The Department of Natural Resources (DNR) employs Conservation Rangers (game wardens) as part of the Wildlife Resources Division to enforce wildlife, environmental, boating and other state and federal laws. They are full-fledge certified peace officers with state-wide jurisdiction. The Parks, Recreation, and Historic Sites Division also employees Rangers, but these rangers are may or may not be POST certified peace officers. The Governor appoints members of the Board of Natural Resources which oversees the DNR.
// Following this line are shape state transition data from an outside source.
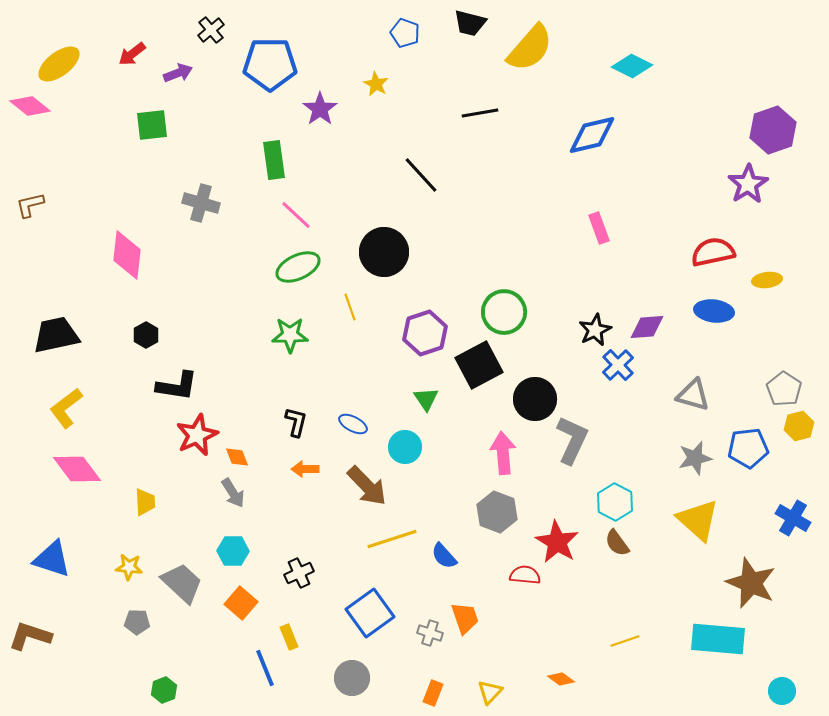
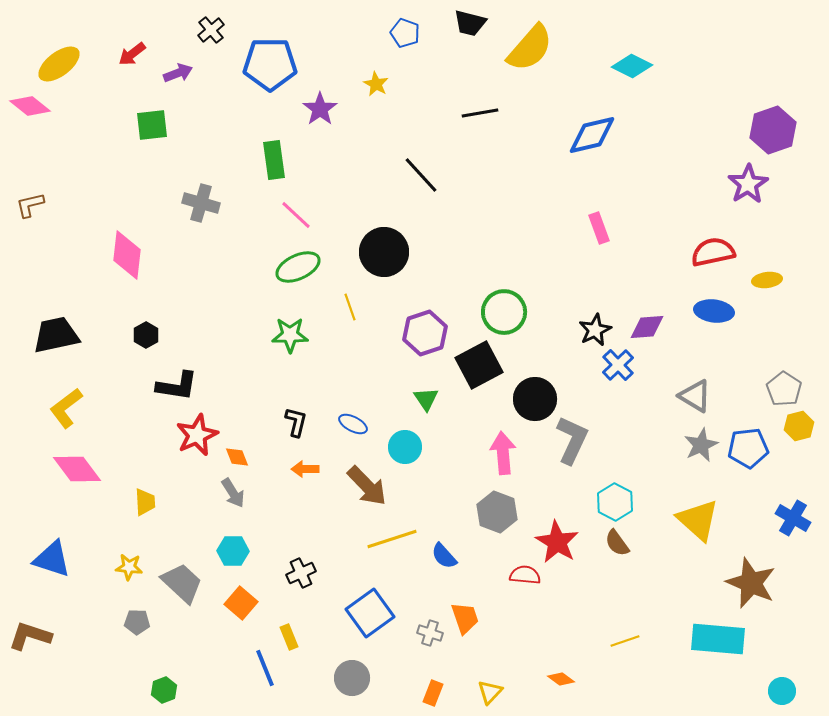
gray triangle at (693, 395): moved 2 px right, 1 px down; rotated 15 degrees clockwise
gray star at (695, 458): moved 6 px right, 13 px up; rotated 12 degrees counterclockwise
black cross at (299, 573): moved 2 px right
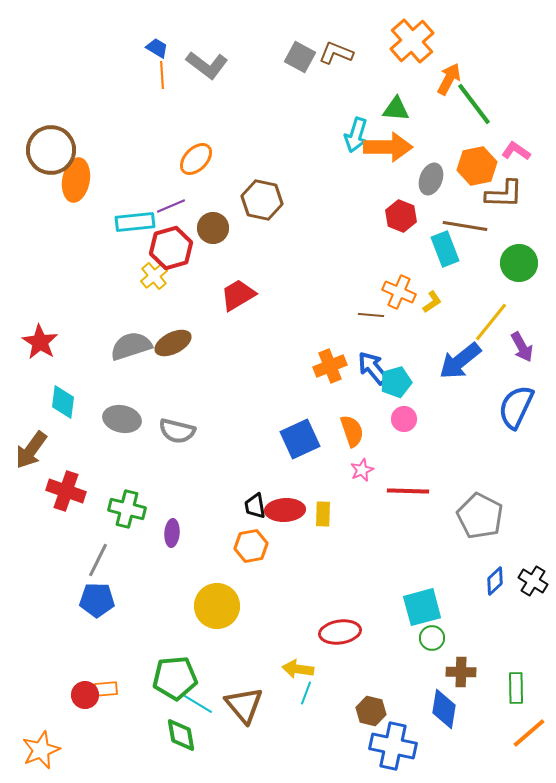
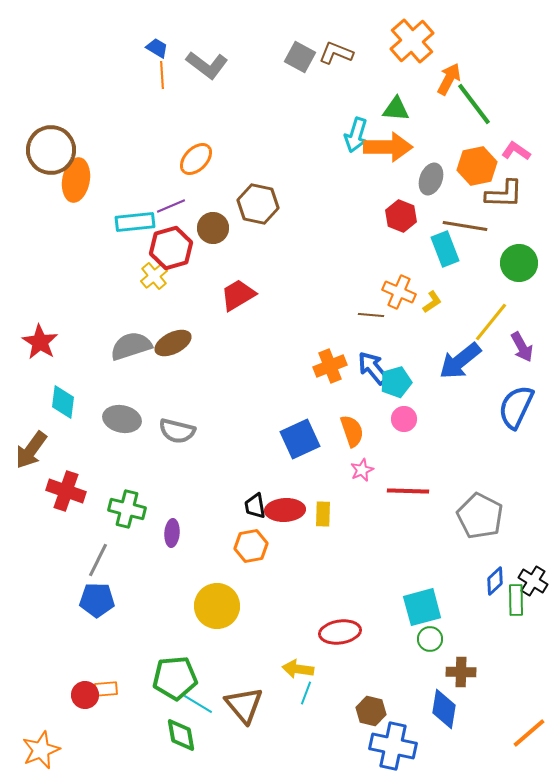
brown hexagon at (262, 200): moved 4 px left, 4 px down
green circle at (432, 638): moved 2 px left, 1 px down
green rectangle at (516, 688): moved 88 px up
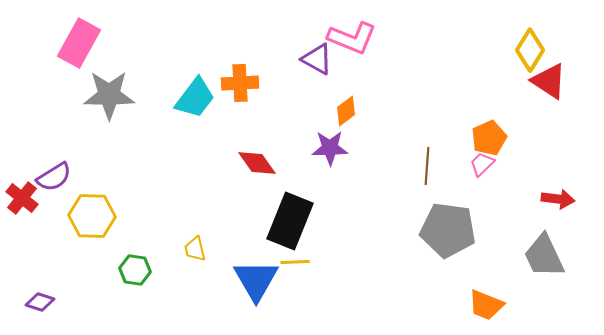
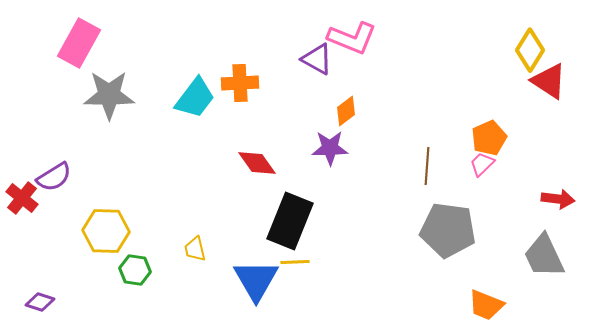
yellow hexagon: moved 14 px right, 15 px down
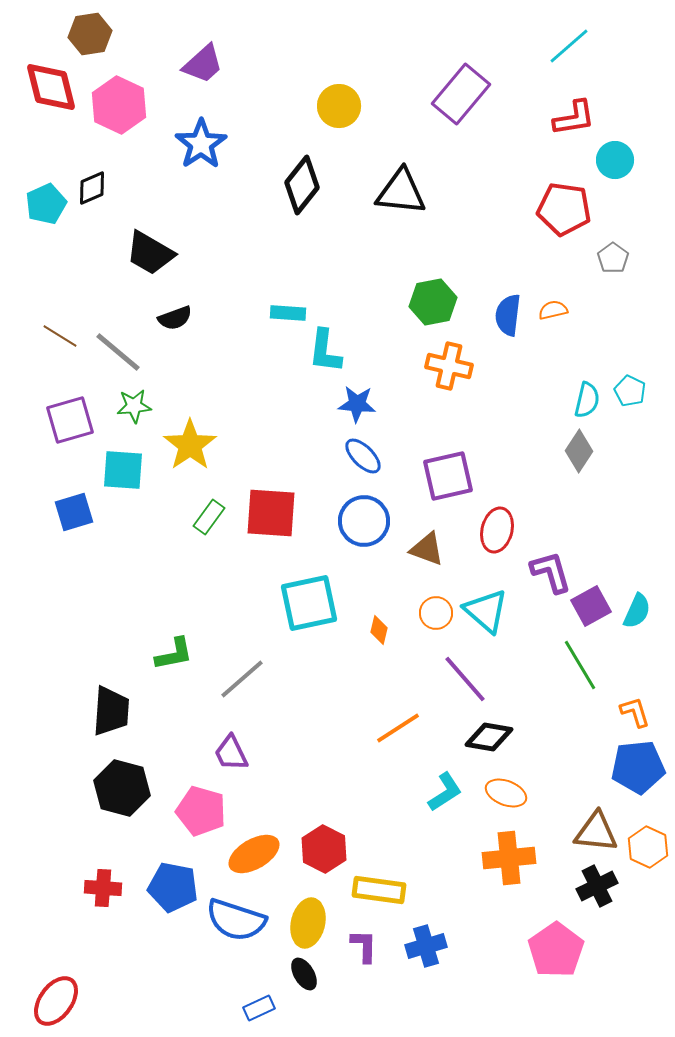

There are a myriad of POST certified officers working for the state; so, I focused primarily on those agencies for which the average citizen is likely to encounter. There are many certified officers/agents that work in administrative capacities in which interaction with the general public is limited. Some examples are investigators that look into food stamp fraud or revenue agents investigating tax issues. Some of the licensing boards, the Secretary of State, the Agriculture Commissioner, and others also have POST certified investigators that investigate issues relating to professional licenses or fraud. There are also numerous state run buildings that have facility police on the grounds. An example of this would be state run mental health hospitals. Furthermore, there are parole officers and probation officers. Trying to a compile a comprehensive list would be daunting.
MARTA police officers are certified and sworn peace officers. According to Assistant Chief Joseph Dorsey of the MARTA Police, they have county-wide jurisdiction in Fulton and DeKalb Counties including the municipalities contained therein. They are primarily responsible for police services on rail lines, stations, and buses.